Courts in many jurisdictions work hard to prevent parties from turning any breach of contract, no matter how egregious, into a tort action. Plaintiffs often want to add tort claims because they may be able to claim additional damages that would not be available in a non-contractual vanilla situation. In addition, a tort action may result in the plaintiff receiving exemplary or punitive damages or a multiple of damages, as well as attorneys` fees. Whether there is a breach of contract depends on a number of complex legal and factual issues, and each case is different. If you or your company have contractual issues and would like to speak to an experienced contract attorney, please contact Bob Byrne at byrne@martinwrenlaw.com or 434-817-3100. Inconsistencies in the terms of the contract may result in a breach of contract. It is important to create a contract that accurately lists all the expected conditions and consequences. In addition, all parties must be fully aware of the contract they are signing. The State of Virginia requires that in order to prove liability, the plaintiff must prove that the other party failed to comply with the terms of the contract. It is also important to understand the implied standard of good faith. A standard of good faith may be used to determine that there has been a breach of contract. Both parties also have the option of asking a Virginia civil court to review the dispute and make decisions about what the contract requires, whether there has been a material breach, and whether damages have occurred. However, the courts may order only remedies provided for by Commonwealth law.
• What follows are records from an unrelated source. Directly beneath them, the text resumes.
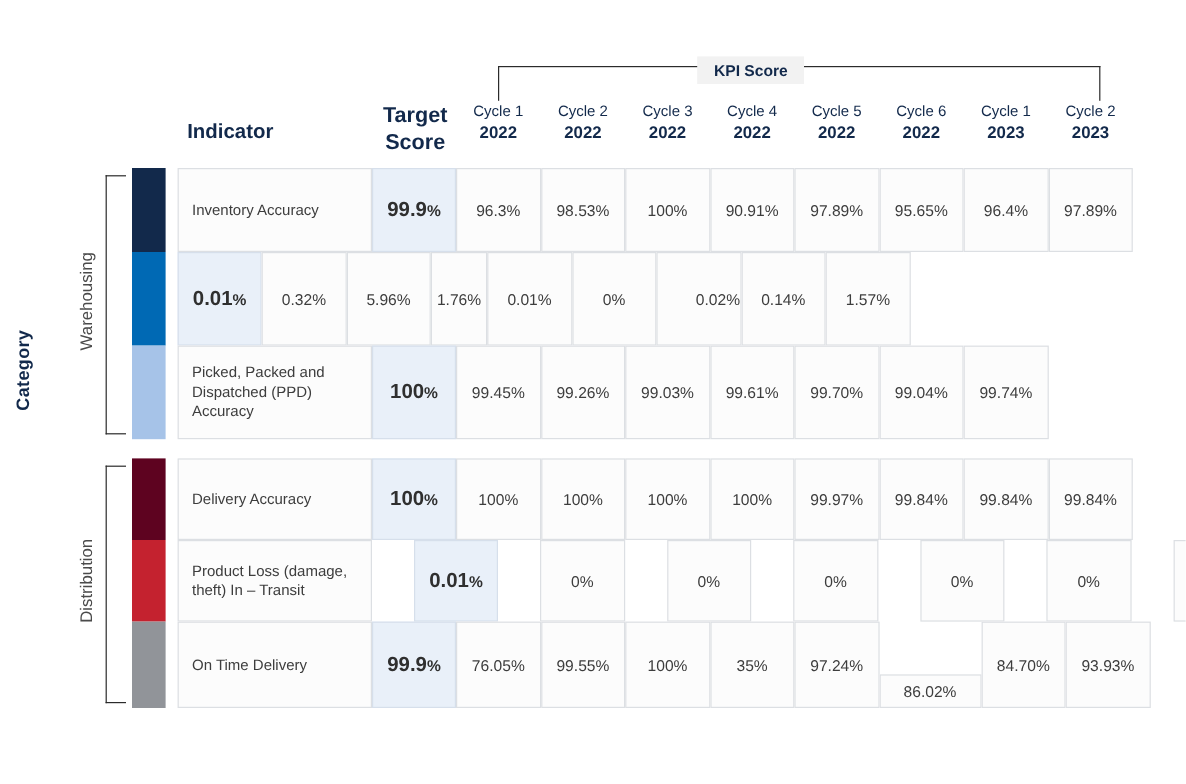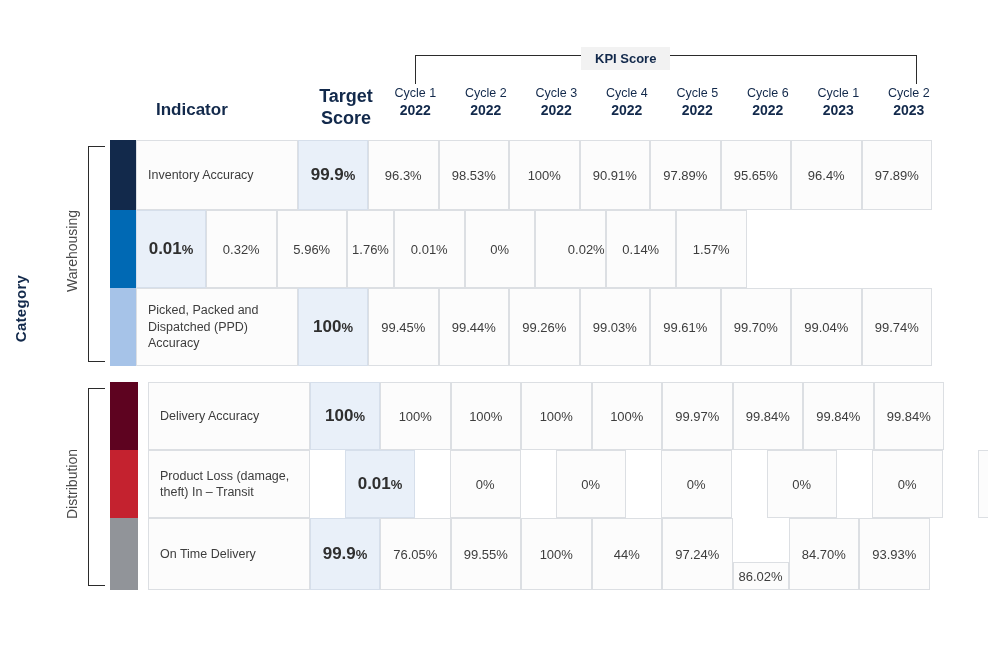--- a/index.html
+++ b/index.html
@@ -163,21 +163,21 @@
         <span class="y">2023</span>
       </div>
     </div>
 
   <div id="groups-container">
       <div class="bracket" style="left: 88px; top: 146px; height: 214px;"></div>
       <div class="group-label" style="width: 226px; left: -41px; top: 243px;">Warehousing</div>
       <div class="swatch" style="left: 110px; top: 140px; height: 70px; background: rgb(18, 41, 75);"></div>
       <div class="swatch" style="left: 110px; top: 210px; height: 78px; background: rgb(0, 105, 180);"></div>
       <div class="swatch" style="left: 110px; top: 288px; height: 78px; background: rgb(166, 195, 232);"></div>
-      <div class="tblock" style="left: 136px; top: 140px;">
+      <div class="tblock" style="left: 148px; top: 140px;">
         <div class="trow" style="height: 70px;">
           <div class="cell indicator" style="width: 162px;">Inventory Accuracy</div>
           <div class="cell target" style="width: 70px;">
             <span class="target-val"><span>99.9</span><span class="pct">%</span></span>
           </div>
           <div class="cell kpi" style="width: 70.5px;">
             <span class="kpi-val">96.3%</span>
           </div>
           <div class="cell kpi" style="width: 70.5px;">
             <span class="kpi-val">98.53%</span>
@@ -230,23 +230,20 @@
             <span class="kpi-val">1.57%</span>
           </div>
         </div>
         <div class="trow" style="height: 78px;">
           <div class="cell indicator" style="width: 162px;">Picked, Packed and Dispatched (PPD) Accuracy</div>
           <div class="cell target" style="width: 70px;">
             <span class="target-val"><span>100</span><span class="pct">%</span></span>
           </div>
           <div class="cell kpi" style="width: 70.5px;">
             <span class="kpi-val">99.45%</span>
-          </div>
-          <div class="cell kpi" style="width: 70.5px;">
-            <span class="kpi-val">99.44%</span>
           </div>
           <div class="cell kpi" style="width: 70.5px;">
             <span class="kpi-val">99.26%</span>
           </div>
           <div class="cell kpi" style="width: 70.5px;">
             <span class="kpi-val">99.03%</span>
           </div>
           <div class="cell kpi" style="width: 70.5px;">
             <span class="kpi-val">99.61%</span>
           </div>
@@ -335,26 +332,26 @@
           <div class="cell kpi" style="width: 70.5px;">
             <span class="kpi-val">76.05%</span>
           </div>
           <div class="cell kpi" style="width: 70.5px;">
             <span class="kpi-val">99.55%</span>
           </div>
           <div class="cell kpi" style="width: 70.5px;">
             <span class="kpi-val">100%</span>
           </div>
           <div class="cell kpi" style="width: 70.5px;">
-            <span class="kpi-val">44%</span>
+            <span class="kpi-val">35%</span>
           </div>
           <div class="cell kpi" style="width: 70.5px;">
             <span class="kpi-val">97.24%</span>
           </div>
-          <div class="cell kpi" style="width: 56px; margin-top: 44px;">
+          <div class="cell kpi" style="width: 85px; margin-top: 44px;">
             <span class="kpi-val">86.02%</span>
           </div>
           <div class="cell kpi" style="width: 70.5px;">
             <span class="kpi-val">84.70%</span>
           </div>
           <div class="cell kpi" style="width: 70.5px; align-items: center;">
             <span class="kpi-val">93.93%</span>
           </div>
         </div>
       </div>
For example, the code goes § 59.1-508.11 allows applicants to request a particular service only if the agreement provides for this remedy, if the contract was for a single purpose or if the court deems it appropriate. Instead, the courts prefer to award financial damages. If you`re facing allegations of infringement, or if another party has failed to comply with the terms of a contract, a contract litigation attorney in Virginia may be able to help. An accomplished lawyer could represent your interests in settlement talks or even in court if necessary. Contact an experienced legal team today to make an appointment. Augusta focused on whether there was a fraud claim when an insurance agent allegedly made false statements in a potential insurance report to convince the owner`s insurance company to insure the home. The court dismissed the fraud action because the insurance company “failed to establish a breach of an obligation arising from a source other than its contractual relationship.” Id. at p. 294. The Court relied on its earlier decision in Richmond Metropolitan Authority v. McDevitt Street Bovis, Inc., 507 p.e.2d 344, 256 va.
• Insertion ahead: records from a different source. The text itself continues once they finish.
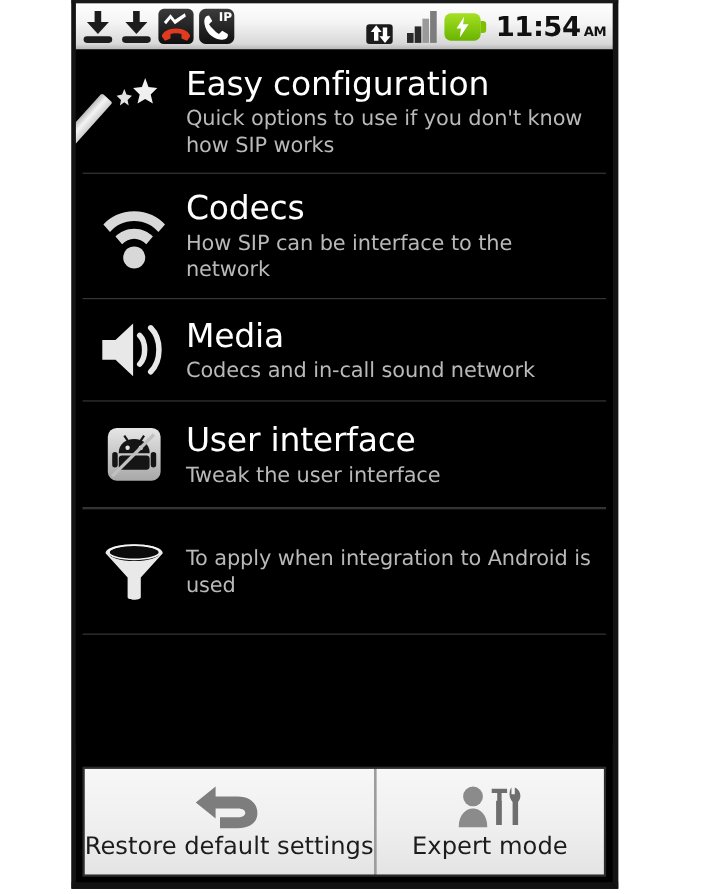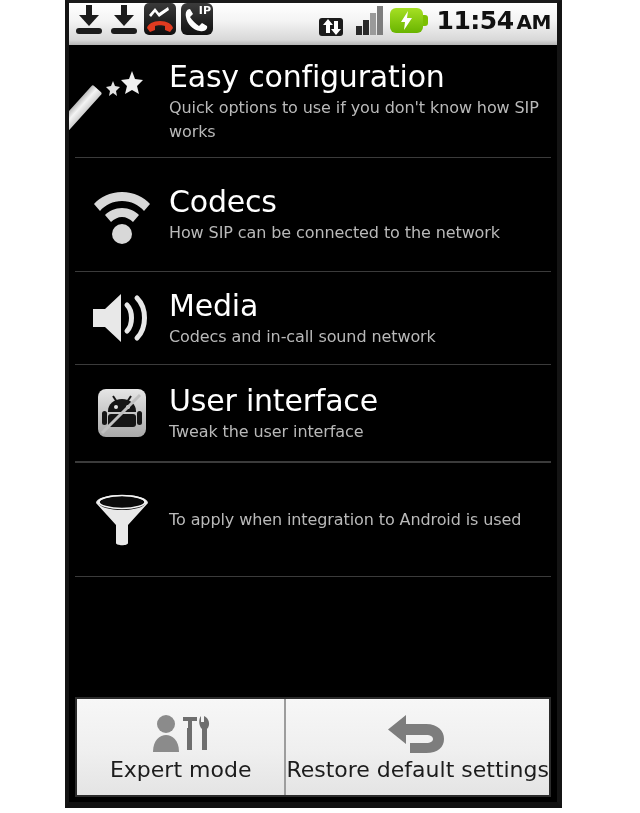--- a/index.html
+++ b/index.html
@@ -28,21 +28,21 @@
 
   
   #statusbar {
     position: absolute;
     left: 0;
     top: 0;
     right: 0;
     height: 42px;
     background: linear-gradient(to bottom, #ffffff 0%, #f4f4f4 42%, #d8d8d8 88%, #b4b4b4 100%);
     display: flex;
-    align-items: flex-start;
+    align-items: center;
     padding: 0 6px 0 5px;
     box-sizing: border-box;
   }
   #status-left { display: flex; align-items: center; gap: 5px; }
   #status-right { display: flex; align-items: center; gap: 5px; margin-left: auto; }
 
   .sicon { position: relative; display: block; }
 
   
   .dl-icon { width: 30px; height: 32px; }
@@ -118,21 +118,21 @@
   }
   .bat-bolt {
     position: absolute; left: 11px; top: 3px; width: 12px; height: 19px;
   }
 
   #clock {
     color: #111; font-size: 25px; font-weight: bold;
     font-family: "DejaVu Sans", sans-serif; margin-left: 4px;
     letter-spacing: -0.5px;
   }
-  #clock .ampm { font-size: 20px; font-weight: bold; margin-left: 3px; }
+  #clock .ampm { font-size: 12px; font-weight: bold; margin-left: 3px; }
 
   
   #list {
     position: absolute;
     left: 0; right: 0;
     top: 42px;
     bottom: 125px;
     background: #000;
     overflow: hidden;
   }
@@ -154,21 +154,21 @@
   .row-title {
     color: #ffffff;
     font-size: 30px;
     line-height: 36px;
     font-family: "DejaVu Sans", sans-serif;
     font-weight: normal;
     letter-spacing: -0.2px;
   }
   .row-sub {
     color: #b9b9b9;
-    font-size: 16px;
+    font-size: 19px;
     line-height: 24px;
     font-family: "DejaVu Sans", sans-serif;
     margin-top: 1px;
     letter-spacing: -0.1px;
   }
   .divider {
     height: 1px;
     background: #3b3b3b;
     margin: 0 6px;
   }
@@ -335,21 +335,21 @@
         <span class="ic ic-wifi">
           <svg width="60" height="62" viewBox="0 0 60 62">
             <path d="M30 8 C18 8 8 13 2 20 L8 27 C13 21 21 17 30 17 C39 17 47 21 52 27 L58 20 C52 13 42 8 30 8 Z" fill="#d8d8d8"></path>
             <path d="M30 24 C23 24 17 27 13 31 L19 38 C22 35 26 33 30 33 C34 33 38 35 41 38 L47 31 C43 27 37 24 30 24 Z" fill="#d8d8d8"></path>
             <circle cx="30" cy="50" r="10" fill="#d8d8d8"></circle>
           </svg>
         </span>
       </div>
       <div class="row-text">
         <div class="row-title">Codecs</div>
-        <div class="row-sub">How SIP can be connected to the network</div>
+        <div class="row-sub">How SIP can be interface to the network</div>
       </div>
     </div>
     <div class="divider"></div>
 
     <div class="row" style="height:92px">
       <div class="row-icon">
         <span class="ic ic-speaker">
           <svg width="62" height="56" viewBox="0 0 62 56">
             <path d="M2 19 L14 19 L30 4 L30 52 L14 37 L2 37 Z" fill="#e8e8e8"></path>
             <path d="M36 15 C42 21 42 35 36 41" stroke="#e8e8e8" stroke-width="5" fill="none" stroke-linecap="round"></path>
@@ -403,34 +403,34 @@
         <div class="row-sub">To apply when integration to Android is used</div>
       </div>
     </div>
     <div class="divider"></div>
   </div>
 
   <div id="bottombar">
 
     <div class="bbtn">
       <span class="bbtn-icon">
+        <svg width="64" height="44" viewBox="0 0 64 44">
+          <path d="M20 4 L20 13 L40 13 C52 13 58 20 58 28 C58 36 52 42 40 42 L24 42 L24 32 L40 32 C45 32 47 30 47 28 C47 26 45 24 40 24 L20 24 L20 33 L2 18.5 Z" fill="#7d7d7d"></path>
+        </svg>
+      </span>
+      <span class="bbtn-label">Restore default settings</span>
+    </div>
+
+    <div class="bbtn">
+      <span class="bbtn-icon">
         <svg width="60" height="42" viewBox="0 0 60 42">
           <circle cx="15" cy="12" r="9" fill="#8b8b8b"></circle>
           <path d="M2 40 C2 28 9 23 15 23 C21 23 28 28 28 40 Z" fill="#8b8b8b"></path>
           <path d="M32 5 L46 5 L46 9 L41 9 L41 38 L37 38 L37 9 L32 9 Z" fill="#6e6e6e"></path>
           <rect x="36" y="16" width="5" height="22" fill="#6e6e6e"></rect>
           <path d="M50 4 L50 10 L53 10 L53 4 C58 6 60 13 56 17 L56 38 L51 38 L51 17 C47 13 48 6 50 4 Z" fill="#6e6e6e"></path>
         </svg>
       </span>
       <span class="bbtn-label">Expert mode</span>
     </div>
-
-    <div class="bbtn">
-      <span class="bbtn-icon">
-        <svg width="64" height="44" viewBox="0 0 64 44">
-          <path d="M20 4 L20 13 L40 13 C52 13 58 20 58 28 C58 36 52 42 40 42 L24 42 L24 32 L40 32 C45 32 47 30 47 28 C47 26 45 24 40 24 L20 24 L20 33 L2 18.5 Z" fill="#7d7d7d"></path>
-        </svg>
-      </span>
-      <span class="bbtn-label">Restore default settings</span>
-    </div>
   </div>
 
 </div>
 
 </body></html>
553 (1998), www.courts.state.va.us/opinions/opnscvwp/1980081.doc in which it concluded that even the false statements of a construction company that it had performed certain work in instalments to obtain payments did not give rise to a claim for an infringement. However, a different result may occur if the infringing party has fraudulently induced the other party to enter into the contract. This is because “the intention of the promising – his state of mind – is a fact. If he makes the promise and intends not to keep it, his promise is a misrepresentation of the current facts, and if it is made to get the promiser to act to his detriment, it can be prosecuted as a real fraud. “Id., citing Colonial Ford Truck Sales, Inc.c. Schneider, 228 Va. 671, 325 P.E.2d 91 (1985) (link not available). In some cases, courts have concluded that a party`s breach immediately after signing the contract indicates the party`s intention never to perform the contract.

See Flip Mortgage Corp.c. McElhone, 841 F.2d 531 (4th Cir. 1988) (link not available). Even if a contract is in writing, the evidence of a breach of it is not always clear. If the contract is oral, the existence of the contract and its terms may be even more difficult to establish in an action for breach. There can be many disputes in a breach of contract action, such as: even if a breach occurs, the defendant may rely on a number of defenses in a breach claim to justify or excuse the breach. Among other things, the plaintiff may, for example, have committed the first material breach of contract, the plaintiff may have acted with “impure hands”, the plaintiff may have waived any breach that has occurred, the parties may have drafted the contract by virtue of a mutual error, the plaintiff may have committed fraud in the instigation, or the plaintiff could have exploited his special confidential relationship with the defendant at the time of the conclusion of the contract and thus relied on the Having invoked grounds of coercion, lack of scruples or undue influence […].